There are multiple advantages that solar power can offer us today including reducing greenhouse gas and CO_{2} emissions, powering vehicles, reducing water pollution, reducing strain on limited supply of other power options such as fossil fuels. We will look further at reducing greenhouse gas and CO_{2} emissions.

Any gas that prevents infrared radiation from escaping Earth's atmosphere is a greenhouse gas. There are 24 currently identified greenhouse gases of which carbon dioxide is one. When measuring the impact of any of the greenhouse gases, the measurements are given in units of carbon dioxide emissions. For this reason, greenhouse gas and carbon dioxide have become interchangeable in discussions.

### People in Mathematics

#### Charles Fritts and Mohammad M. Atalla

Charles Fritts, a New York inventor, is credited with creating the first solar cell, which he installed on a rooftop in New York City in 1884. While the solar cell was not very efficient, having a rate of conversion between 1 to 2%, this was a major step early in solar power energy. Today’s solar cells have an efficiency on average of 15 to 20%, which yields a notably higher impact. Nonetheless, the work that Fritts successfully completed marked the start of solar energy through the use of photovoltaic solar panels in the United States.

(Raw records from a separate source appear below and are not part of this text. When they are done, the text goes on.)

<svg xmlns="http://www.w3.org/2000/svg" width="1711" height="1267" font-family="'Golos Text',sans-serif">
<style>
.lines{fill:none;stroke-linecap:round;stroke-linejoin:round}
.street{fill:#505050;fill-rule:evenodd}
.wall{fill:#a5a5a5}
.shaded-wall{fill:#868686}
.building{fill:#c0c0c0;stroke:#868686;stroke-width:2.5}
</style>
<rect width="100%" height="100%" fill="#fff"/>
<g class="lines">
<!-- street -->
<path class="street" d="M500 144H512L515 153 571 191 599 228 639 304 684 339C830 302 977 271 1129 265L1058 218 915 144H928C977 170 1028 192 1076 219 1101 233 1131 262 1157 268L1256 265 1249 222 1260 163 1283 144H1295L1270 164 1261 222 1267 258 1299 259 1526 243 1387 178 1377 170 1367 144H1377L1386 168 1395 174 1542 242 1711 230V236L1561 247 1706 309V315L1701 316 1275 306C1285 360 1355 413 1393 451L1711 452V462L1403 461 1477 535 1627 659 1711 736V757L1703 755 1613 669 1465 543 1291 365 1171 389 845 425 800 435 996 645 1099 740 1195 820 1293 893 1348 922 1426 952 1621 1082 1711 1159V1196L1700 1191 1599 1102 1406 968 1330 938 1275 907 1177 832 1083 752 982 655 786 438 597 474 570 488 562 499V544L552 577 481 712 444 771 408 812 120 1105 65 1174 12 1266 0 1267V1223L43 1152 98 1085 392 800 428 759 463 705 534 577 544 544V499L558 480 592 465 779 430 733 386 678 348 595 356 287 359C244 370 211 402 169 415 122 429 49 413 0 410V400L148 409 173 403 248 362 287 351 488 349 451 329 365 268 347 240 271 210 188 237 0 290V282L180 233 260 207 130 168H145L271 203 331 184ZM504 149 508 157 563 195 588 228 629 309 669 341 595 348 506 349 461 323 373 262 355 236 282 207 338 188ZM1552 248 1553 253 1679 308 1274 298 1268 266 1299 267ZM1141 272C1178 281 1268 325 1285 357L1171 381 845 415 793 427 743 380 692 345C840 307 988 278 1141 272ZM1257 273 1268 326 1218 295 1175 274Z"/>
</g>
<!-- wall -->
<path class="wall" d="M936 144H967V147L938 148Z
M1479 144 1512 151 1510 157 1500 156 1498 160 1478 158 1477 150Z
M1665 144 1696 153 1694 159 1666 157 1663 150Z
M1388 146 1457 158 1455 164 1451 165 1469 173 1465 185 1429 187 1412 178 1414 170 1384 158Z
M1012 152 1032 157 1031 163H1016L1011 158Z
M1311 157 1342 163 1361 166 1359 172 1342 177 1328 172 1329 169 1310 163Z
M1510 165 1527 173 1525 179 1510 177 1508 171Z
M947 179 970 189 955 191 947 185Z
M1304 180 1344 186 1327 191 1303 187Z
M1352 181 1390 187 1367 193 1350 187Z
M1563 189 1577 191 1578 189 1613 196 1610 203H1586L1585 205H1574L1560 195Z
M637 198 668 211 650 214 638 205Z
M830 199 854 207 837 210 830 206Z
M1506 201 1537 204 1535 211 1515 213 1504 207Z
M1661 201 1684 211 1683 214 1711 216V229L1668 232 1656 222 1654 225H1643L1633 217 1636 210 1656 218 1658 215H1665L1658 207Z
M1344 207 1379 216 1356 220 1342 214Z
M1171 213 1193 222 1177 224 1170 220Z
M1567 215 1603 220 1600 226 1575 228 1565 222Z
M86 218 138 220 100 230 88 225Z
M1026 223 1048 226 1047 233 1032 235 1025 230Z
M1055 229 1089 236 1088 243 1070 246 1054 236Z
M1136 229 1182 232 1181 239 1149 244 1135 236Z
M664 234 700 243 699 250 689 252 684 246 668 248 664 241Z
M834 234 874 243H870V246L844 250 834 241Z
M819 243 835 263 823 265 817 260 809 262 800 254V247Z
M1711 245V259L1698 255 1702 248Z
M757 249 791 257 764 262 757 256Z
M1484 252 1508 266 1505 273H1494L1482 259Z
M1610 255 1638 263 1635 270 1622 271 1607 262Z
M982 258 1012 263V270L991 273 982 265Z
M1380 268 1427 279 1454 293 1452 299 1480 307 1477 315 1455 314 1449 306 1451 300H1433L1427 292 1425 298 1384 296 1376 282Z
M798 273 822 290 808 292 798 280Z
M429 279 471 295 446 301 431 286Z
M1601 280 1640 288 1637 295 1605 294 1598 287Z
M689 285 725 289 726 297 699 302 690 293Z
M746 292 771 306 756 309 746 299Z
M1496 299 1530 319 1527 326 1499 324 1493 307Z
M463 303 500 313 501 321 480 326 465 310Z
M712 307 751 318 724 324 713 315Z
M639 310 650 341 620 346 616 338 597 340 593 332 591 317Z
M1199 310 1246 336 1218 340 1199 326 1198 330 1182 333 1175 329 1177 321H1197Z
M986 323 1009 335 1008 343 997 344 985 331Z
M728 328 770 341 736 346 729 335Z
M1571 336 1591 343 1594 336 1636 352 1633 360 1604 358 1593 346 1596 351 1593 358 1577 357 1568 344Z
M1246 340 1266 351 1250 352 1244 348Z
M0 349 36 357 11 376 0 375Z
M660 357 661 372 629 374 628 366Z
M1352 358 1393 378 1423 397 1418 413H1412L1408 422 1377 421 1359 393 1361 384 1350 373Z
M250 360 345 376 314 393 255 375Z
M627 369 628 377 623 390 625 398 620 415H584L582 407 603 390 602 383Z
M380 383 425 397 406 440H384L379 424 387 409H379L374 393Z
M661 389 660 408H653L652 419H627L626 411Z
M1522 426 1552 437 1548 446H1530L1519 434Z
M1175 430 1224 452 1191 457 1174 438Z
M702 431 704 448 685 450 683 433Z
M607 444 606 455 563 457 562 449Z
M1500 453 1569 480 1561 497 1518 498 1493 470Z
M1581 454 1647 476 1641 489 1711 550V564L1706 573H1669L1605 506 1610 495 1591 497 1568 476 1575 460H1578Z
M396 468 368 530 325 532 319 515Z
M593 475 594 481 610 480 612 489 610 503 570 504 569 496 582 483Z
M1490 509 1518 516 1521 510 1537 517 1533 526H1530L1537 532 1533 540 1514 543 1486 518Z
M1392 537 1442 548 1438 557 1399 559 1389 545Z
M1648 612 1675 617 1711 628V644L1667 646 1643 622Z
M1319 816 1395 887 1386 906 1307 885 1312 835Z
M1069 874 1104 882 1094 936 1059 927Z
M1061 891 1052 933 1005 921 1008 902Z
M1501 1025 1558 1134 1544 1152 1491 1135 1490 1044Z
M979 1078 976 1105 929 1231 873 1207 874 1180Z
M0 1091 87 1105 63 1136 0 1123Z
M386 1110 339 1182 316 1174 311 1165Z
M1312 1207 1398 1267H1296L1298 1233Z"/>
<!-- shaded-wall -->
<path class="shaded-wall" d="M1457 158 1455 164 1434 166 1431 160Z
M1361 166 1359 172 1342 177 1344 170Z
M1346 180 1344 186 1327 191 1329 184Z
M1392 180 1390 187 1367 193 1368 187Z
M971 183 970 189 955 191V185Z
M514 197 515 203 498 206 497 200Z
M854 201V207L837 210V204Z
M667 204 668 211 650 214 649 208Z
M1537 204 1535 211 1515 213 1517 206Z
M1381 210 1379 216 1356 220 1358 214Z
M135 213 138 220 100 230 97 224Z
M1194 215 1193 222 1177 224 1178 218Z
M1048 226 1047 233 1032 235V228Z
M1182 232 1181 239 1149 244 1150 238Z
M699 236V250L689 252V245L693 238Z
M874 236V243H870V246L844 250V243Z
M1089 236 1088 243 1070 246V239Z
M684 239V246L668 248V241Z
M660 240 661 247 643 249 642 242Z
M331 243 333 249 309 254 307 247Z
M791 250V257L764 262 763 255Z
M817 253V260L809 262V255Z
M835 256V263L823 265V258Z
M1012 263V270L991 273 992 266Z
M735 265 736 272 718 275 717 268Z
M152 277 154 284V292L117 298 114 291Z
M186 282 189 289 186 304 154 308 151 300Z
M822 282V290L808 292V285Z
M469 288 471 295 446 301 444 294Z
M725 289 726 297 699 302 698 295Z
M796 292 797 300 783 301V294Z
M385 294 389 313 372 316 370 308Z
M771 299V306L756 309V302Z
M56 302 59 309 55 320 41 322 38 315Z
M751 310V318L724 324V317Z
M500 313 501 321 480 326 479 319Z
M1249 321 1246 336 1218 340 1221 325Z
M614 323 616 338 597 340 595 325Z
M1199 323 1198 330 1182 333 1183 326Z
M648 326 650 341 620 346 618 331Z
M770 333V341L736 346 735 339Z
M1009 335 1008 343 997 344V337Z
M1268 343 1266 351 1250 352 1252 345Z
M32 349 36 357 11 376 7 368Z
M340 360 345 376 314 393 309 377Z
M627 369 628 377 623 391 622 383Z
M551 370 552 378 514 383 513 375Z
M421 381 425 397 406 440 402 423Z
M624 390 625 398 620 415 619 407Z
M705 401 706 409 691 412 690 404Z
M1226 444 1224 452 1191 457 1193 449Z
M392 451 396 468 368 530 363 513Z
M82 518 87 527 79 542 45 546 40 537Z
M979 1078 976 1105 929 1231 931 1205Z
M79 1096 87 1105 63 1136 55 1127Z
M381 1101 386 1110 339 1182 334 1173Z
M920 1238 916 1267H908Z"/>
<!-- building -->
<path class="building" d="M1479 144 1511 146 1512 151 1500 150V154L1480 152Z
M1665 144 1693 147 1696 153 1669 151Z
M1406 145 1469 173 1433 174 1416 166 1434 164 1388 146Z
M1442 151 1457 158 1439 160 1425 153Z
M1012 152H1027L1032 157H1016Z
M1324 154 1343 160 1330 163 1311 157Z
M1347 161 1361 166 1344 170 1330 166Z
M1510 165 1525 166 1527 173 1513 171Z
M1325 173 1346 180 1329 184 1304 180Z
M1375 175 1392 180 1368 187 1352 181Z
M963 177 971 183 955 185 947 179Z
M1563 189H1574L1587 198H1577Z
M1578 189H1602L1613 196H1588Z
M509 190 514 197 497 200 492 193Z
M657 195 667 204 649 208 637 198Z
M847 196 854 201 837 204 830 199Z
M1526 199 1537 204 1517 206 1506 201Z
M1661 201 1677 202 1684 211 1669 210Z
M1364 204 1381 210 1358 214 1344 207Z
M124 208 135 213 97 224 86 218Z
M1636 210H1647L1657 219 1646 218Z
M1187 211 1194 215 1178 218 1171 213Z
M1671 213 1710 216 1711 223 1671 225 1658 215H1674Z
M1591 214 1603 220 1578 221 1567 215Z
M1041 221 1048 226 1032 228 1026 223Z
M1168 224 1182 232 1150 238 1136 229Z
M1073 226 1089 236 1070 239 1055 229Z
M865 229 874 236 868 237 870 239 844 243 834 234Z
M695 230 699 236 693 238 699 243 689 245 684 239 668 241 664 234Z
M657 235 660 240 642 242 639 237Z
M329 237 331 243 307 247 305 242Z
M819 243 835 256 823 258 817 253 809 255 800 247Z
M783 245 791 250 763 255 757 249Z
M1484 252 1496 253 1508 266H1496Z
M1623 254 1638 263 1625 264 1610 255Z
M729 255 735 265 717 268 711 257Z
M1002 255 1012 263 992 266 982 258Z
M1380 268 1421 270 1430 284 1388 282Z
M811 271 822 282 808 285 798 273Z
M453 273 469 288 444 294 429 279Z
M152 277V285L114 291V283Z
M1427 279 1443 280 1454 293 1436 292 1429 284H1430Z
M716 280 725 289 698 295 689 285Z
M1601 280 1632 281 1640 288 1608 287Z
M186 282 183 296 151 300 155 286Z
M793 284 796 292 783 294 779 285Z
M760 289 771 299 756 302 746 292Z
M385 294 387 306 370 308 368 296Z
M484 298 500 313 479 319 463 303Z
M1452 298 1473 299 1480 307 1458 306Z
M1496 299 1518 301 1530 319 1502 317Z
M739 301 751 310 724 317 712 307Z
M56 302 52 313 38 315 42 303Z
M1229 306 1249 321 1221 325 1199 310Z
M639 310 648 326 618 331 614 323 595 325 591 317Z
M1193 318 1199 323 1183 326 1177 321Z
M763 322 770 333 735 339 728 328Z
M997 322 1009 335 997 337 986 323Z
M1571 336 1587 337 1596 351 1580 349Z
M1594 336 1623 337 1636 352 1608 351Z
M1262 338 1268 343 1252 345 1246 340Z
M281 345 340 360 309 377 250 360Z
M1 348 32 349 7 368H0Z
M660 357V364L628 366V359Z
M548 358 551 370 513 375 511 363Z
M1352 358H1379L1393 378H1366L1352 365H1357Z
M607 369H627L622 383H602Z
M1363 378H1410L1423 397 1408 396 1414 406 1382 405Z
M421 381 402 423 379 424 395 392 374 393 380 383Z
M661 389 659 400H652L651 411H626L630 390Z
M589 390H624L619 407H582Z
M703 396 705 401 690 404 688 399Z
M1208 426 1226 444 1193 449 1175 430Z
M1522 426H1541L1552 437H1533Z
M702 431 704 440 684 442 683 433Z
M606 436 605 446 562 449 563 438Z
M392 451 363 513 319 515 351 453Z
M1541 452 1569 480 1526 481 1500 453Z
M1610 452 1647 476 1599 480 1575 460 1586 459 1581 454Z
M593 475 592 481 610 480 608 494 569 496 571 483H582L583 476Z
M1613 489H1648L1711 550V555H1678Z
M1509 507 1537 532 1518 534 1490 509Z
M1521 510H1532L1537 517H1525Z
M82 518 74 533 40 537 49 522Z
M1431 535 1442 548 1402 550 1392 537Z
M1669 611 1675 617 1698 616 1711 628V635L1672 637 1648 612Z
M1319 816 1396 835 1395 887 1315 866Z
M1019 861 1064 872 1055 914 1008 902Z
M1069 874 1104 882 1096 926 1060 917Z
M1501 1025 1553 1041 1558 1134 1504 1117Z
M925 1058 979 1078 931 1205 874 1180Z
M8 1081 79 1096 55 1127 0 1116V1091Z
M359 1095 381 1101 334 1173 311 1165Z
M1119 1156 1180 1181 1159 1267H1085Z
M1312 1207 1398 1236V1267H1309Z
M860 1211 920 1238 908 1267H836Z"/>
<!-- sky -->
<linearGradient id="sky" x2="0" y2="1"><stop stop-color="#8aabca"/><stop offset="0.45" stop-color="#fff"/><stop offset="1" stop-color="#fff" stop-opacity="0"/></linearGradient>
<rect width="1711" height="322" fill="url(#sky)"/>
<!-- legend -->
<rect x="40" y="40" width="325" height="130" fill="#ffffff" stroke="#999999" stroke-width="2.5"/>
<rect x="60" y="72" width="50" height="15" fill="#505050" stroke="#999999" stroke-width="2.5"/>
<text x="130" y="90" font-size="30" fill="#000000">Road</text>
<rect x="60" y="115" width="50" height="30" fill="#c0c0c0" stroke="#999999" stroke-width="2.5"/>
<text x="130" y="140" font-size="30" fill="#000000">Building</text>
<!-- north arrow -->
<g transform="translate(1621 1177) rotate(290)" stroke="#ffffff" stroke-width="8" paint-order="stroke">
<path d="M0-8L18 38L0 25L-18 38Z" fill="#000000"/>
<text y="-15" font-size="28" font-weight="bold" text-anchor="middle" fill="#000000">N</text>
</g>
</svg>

Mohamed M. Atalla was an Egyptian-born scientist who moved to the United States to complete his studies, and undertook research and development at Bell Laboratories in New Jersey. Many of the early efficiency gains in solar cells were due to his development of processes for using silicon within electronic devices. Atalla's work led to the invention of silicon transistors and microchips (including his own invention of the MOSFET, the most widely used transistor in the world), and quickly increased the efficiency of solar cells.

### Example 13.11

#### Calculating the Solar Power for Average Home Use in Kilowatts

If a home uses approximately 30 kW of electricity per day, what size solar system would be needed to fuel 80% of a home’s needs for a month (30 days)?

#### Solution

$(30\phantom{\rule{0.28em}{0ex}}\text{kW hours})(30\phantom{\rule{0.28em}{0ex}}\text{days})(0.80)=720\phantom{\rule{0.28em}{0ex}}\text{kW}$

A solar system capable of producing 720 kW a month would be needed.